Overview
- Manufacturer: London General Omnibus Co. Ltd (LGOC) AEC later

Body and chassis
- Doors: 1 door
- Floor type: Step entrance

= LGOC X-type =

Early model London double-decker bus

The LGOC X-type is an early model of London double-decker bus.

==History==
The X-type was the first bus built by London General Omnibus Co. Ltd (LGOC). The manufacturing part of LGOC became AEC in June 1912.

In 1908 LGOC merged with its two main rivals, London Motor Omnibus Co Ltd (commonly trading as "Vanguard"), and London Road Car Co. Ltd (using the "Union Jack" fleetname). The combined company, using the "General" fleetname, had a fleet of 885 motor buses, although horse-drawn omnibuses remained common. The Chief Motor Engineer, Frank Searle, proposed the LGOC build its own vehicles in the former Vanguard premises at Blackhorse Road, Walthamstow, and designs for an initial 20 were put underway.

The prototype vehicle was completed on 12 August 1909 and received its police licence just before Christmas.
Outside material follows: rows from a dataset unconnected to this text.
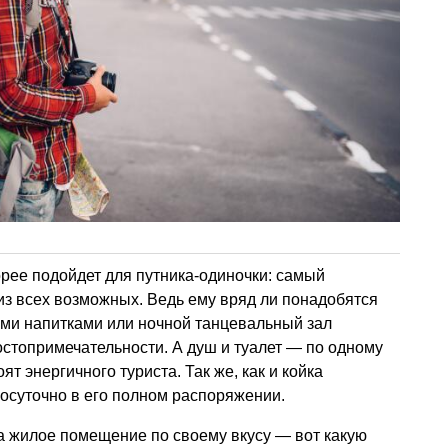
рее подойдет для путника-одиночки: самый
з всех возможных. Ведь ему вряд ли понадобятся
ыми напитками или ночной танцевальный зал
остопримечательности. А душ и туалет — по одному
т энергичного туриста. Так же, как и койка
лосуточно в его полном распоряжении.
а жилое помещение по своему вкусу — вот какую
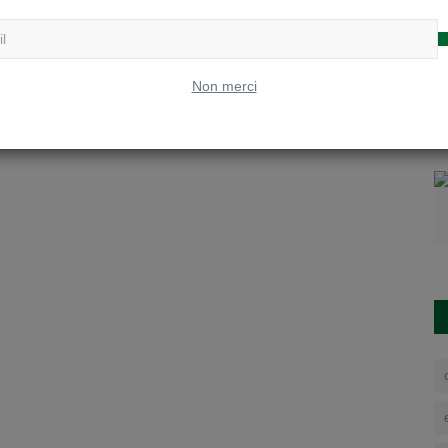
Non merci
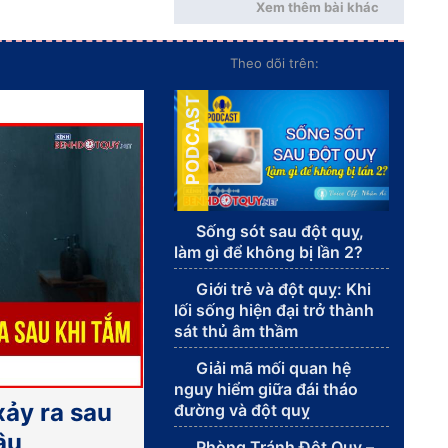
Xem thêm bài khác
Theo dõi trên:
PODCAST
Sống sót sau đột quỵ,
làm gì để không bị lần 2?
Giới trẻ và đột quỵ: Khi
lối sống hiện đại trở thành
sát thủ âm thầm
Giải mã mối quan hệ
nguy hiểm giữa đái tháo
xảy ra sau
đường và đột quỵ
âu
Phòng Tránh Đột Quỵ –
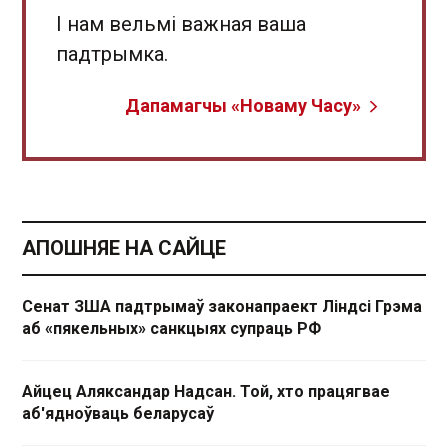
І нам вельмі важная ваша
падтрымка.
Дапамагчы «Новаму Часу»
АПОШНЯЕ НА САЙЦЕ
Сенат ЗША падтрымаў законапраект Ліндсі Грэма
аб «пякельных» санкцыях супраць РФ
Айцец Аляксандар Надсан. Той, хто працягвае
аб'ядноўваць беларусаў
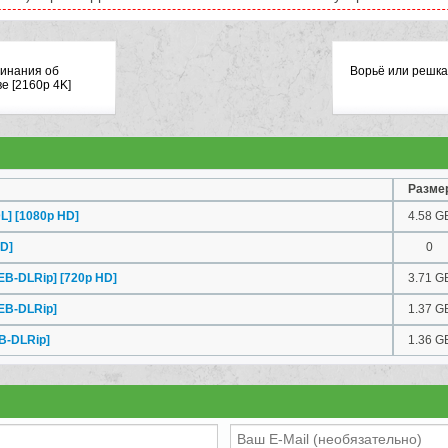
инания об
Ворьё или решка
е [2160p 4K]
Разме
L] [1080p HD]
4.58 G
HD]
0
B-DLRip] [720p HD]
3.71 G
EB-DLRip]
1.37 G
B-DLRip]
1.36 G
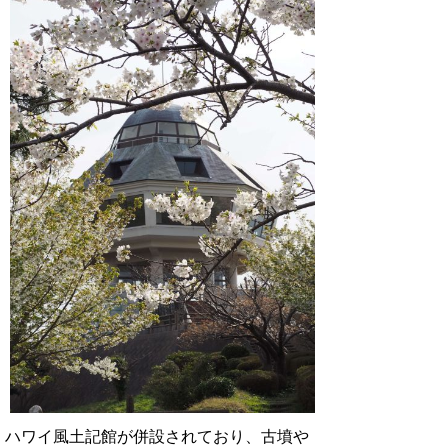
ハワイ風土記館が併設されており、古墳や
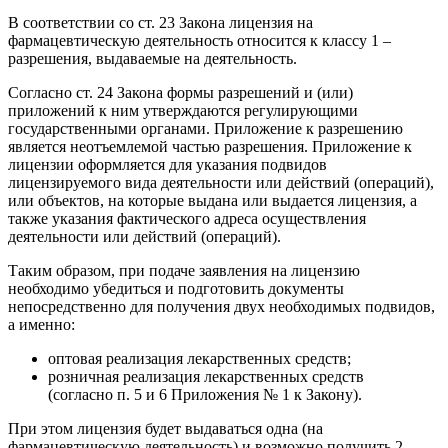
В соответствии со ст. 23 Закона лицензия на
фармацевтическую деятельность относится к классу 1 –
разрешения, выдаваемые на деятельность.
Согласно ст. 24 Закона формы разрешений и (или)
приложений к ним утверждаются регулирующими
государственными органами. Приложение к разрешению
является неотъемлемой частью разрешения. Приложение к
лицензии оформляется для указания подвидов
лицензируемого вида деятельности или действий (операций),
или объектов, на которые выдана или выдается лицензия, а
также указания фактического адреса осуществления
деятельности или действий (операций).
Таким образом, при подаче заявления на лицензию
необходимо убедиться и подготовить документы
непосредственно для получения двух необходимых подвидов,
а именно:
оптовая реализация лекарственных средств;
розничная реализация лекарственных средств
(согласно п. 5 и 6 Приложения № 1 к Закону).
При этом лицензия будет выдаваться одна (на
фармацевтическую деятельность) и возможно получить 2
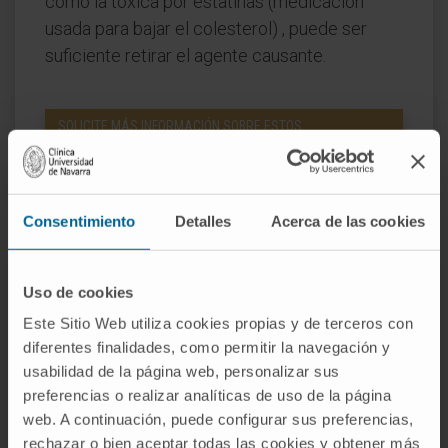
como la tóxica por estatinas (medicación
usada para bajar el colesterol) , puede ser
suficiente retirar el agente causante.
SOLICITE MÁS INFORMACIÓN SOBRE ESTOS
TRATAMIENTOS
Consentimiento
Detalles
Acerca de las cookies
Uso de cookies
El Departamento de
Neurología
Este Sitio Web utiliza cookies propias y de terceros con
de la Clínica Universidad de
diferentes finalidades, como permitir la navegación y
Navarra
usabilidad de la página web, personalizar sus
preferencias o realizar analíticas de uso de la página
web. A continuación, puede configurar sus preferencias,
rechazar o bien aceptar todas las cookies y obtener más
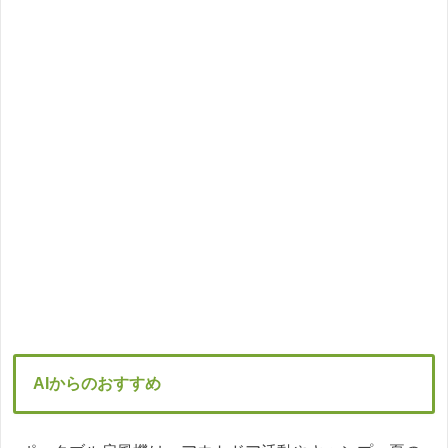
AIからのおすすめ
Amalgamating the best features of previous designs, it was rudely referred to as the Daimler-Wolseley-Straker. The bus was of normal control layout, with the driver behind the engine. The bodywork resembled that of the last horse-drawn omnibus designs, with an open top deck and seats that ran longitudinally along the sides.

A total of 60 X-type buses were built, together with one lorry. Production ended in December 1909, and was followed by the B-type.